Reproduce everything from the line containing "What is the difference" down to the end of the records, both ends included, with every line unchanged.
-- Records shown follows --
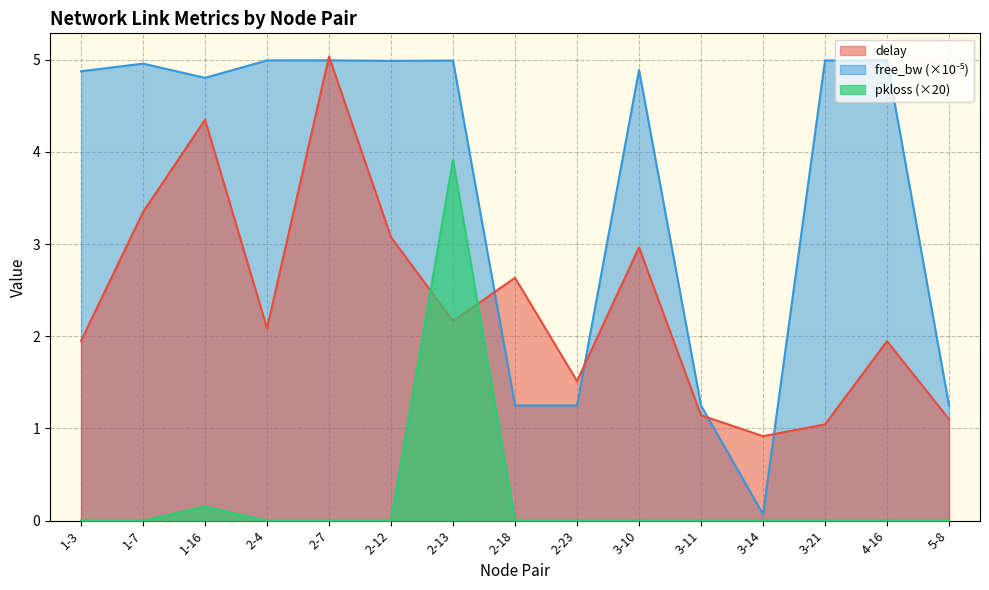

At which category is the sum across all series the highest?

2-13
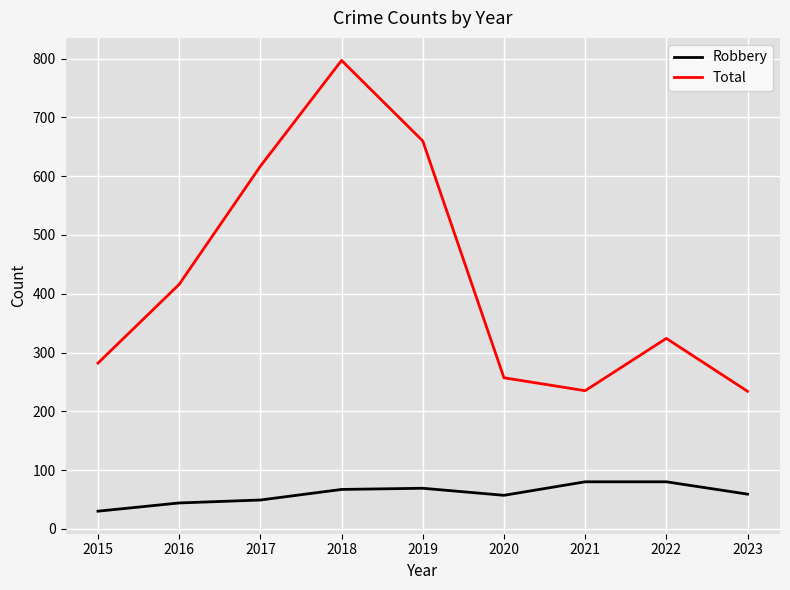

At 2020, list the series in order from smallest to largest.

Robbery, Total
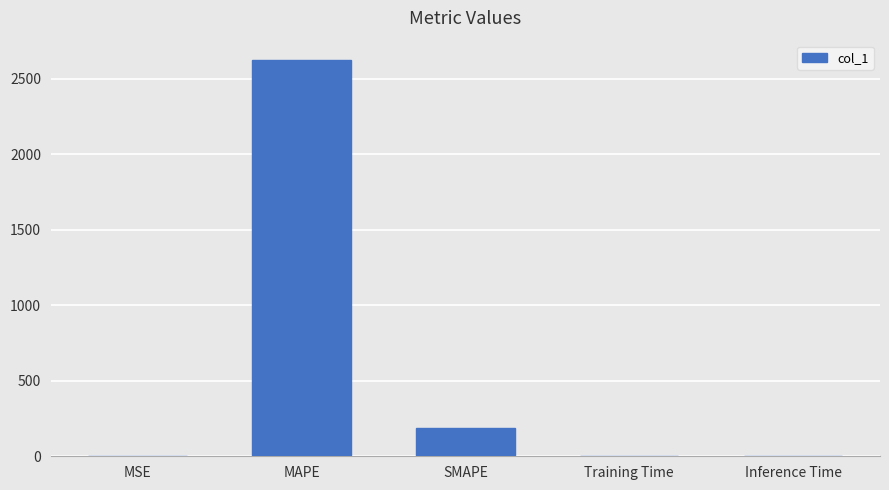

The value at MAPE is 2622.3. True or false?

True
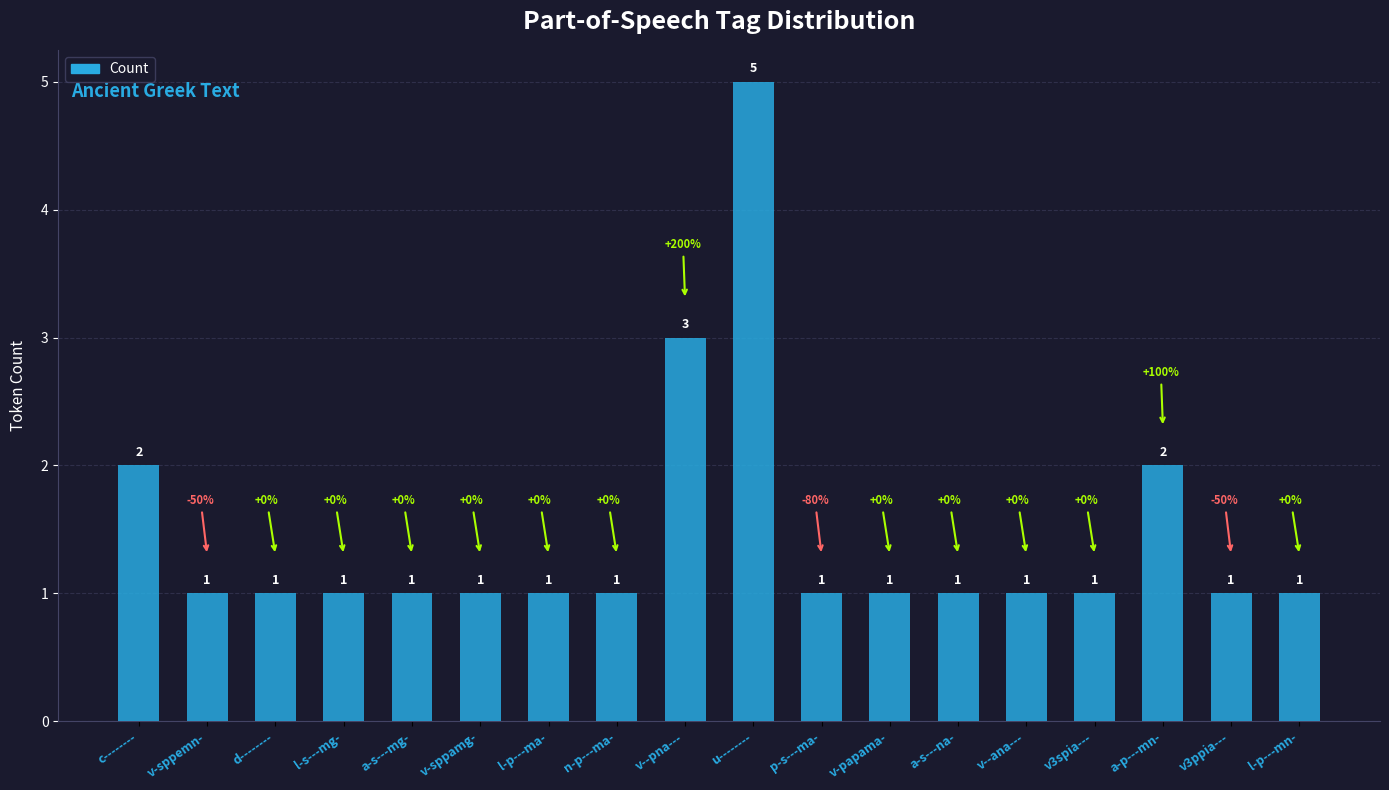

Read the value at v--ana---.

1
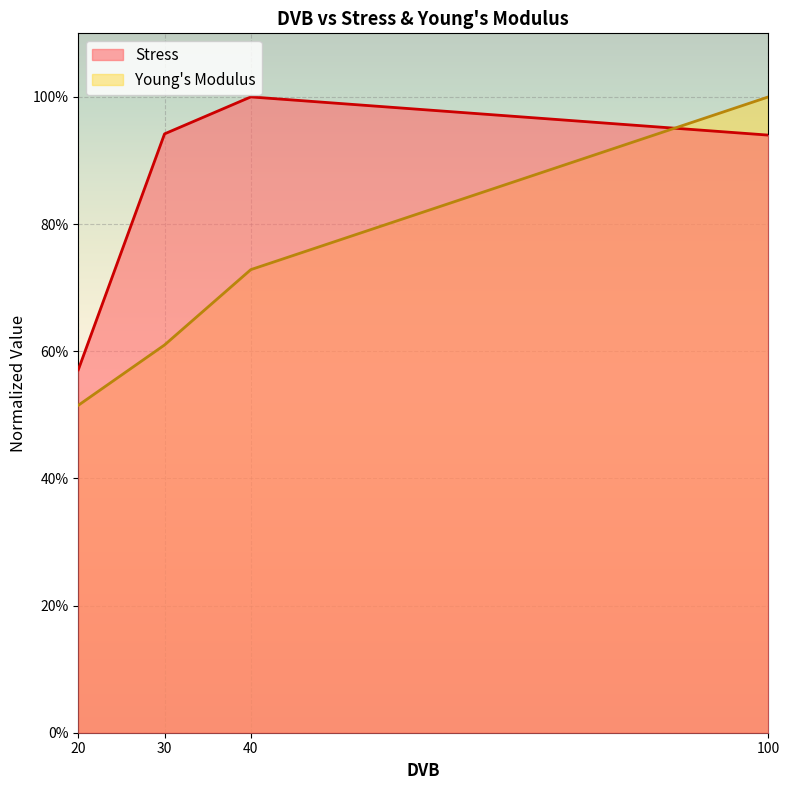

Reading left to right, what are all the values shown in this chart?

Stress: 0.6	0.9	1.0	0.9
Young's Modulus: 0.5	0.6	0.7	1.0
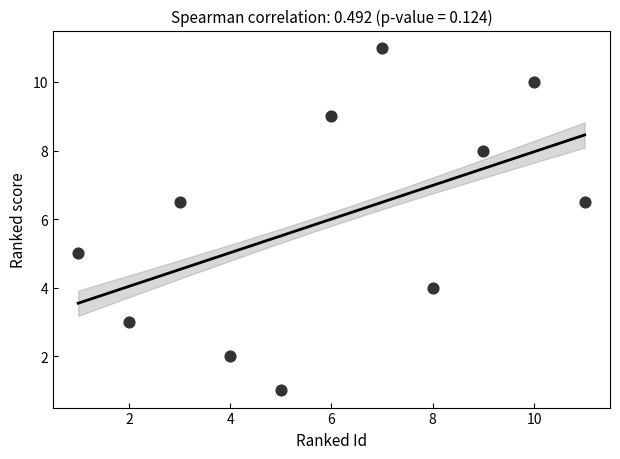

What is the range of X values (max minus min)?

10.0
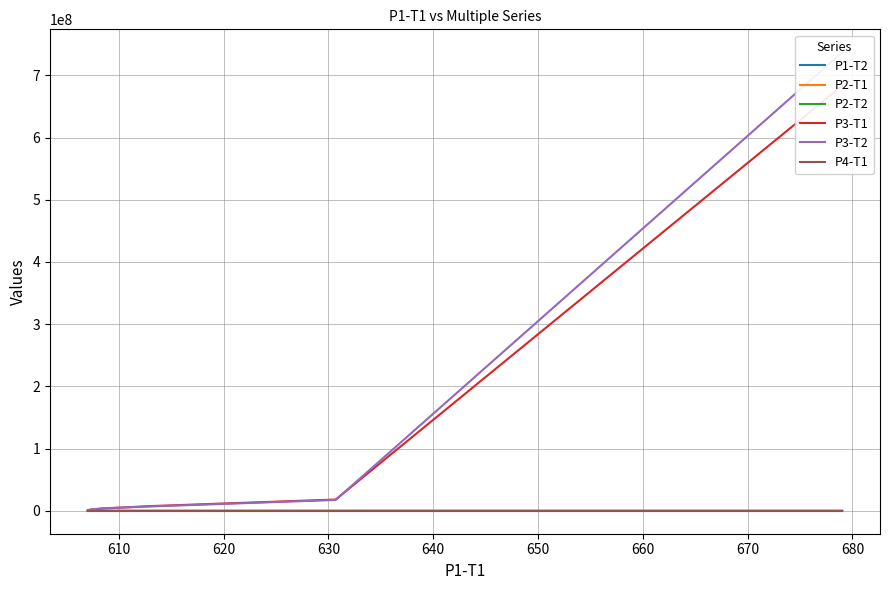

What is the difference between the second highest and second lowest values in the P2-T1 series?

3.4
-- Records shown concluded --
● **Result of this task**
What is the difference between the second highest and second lowest values in the P2-T1 series?

3.4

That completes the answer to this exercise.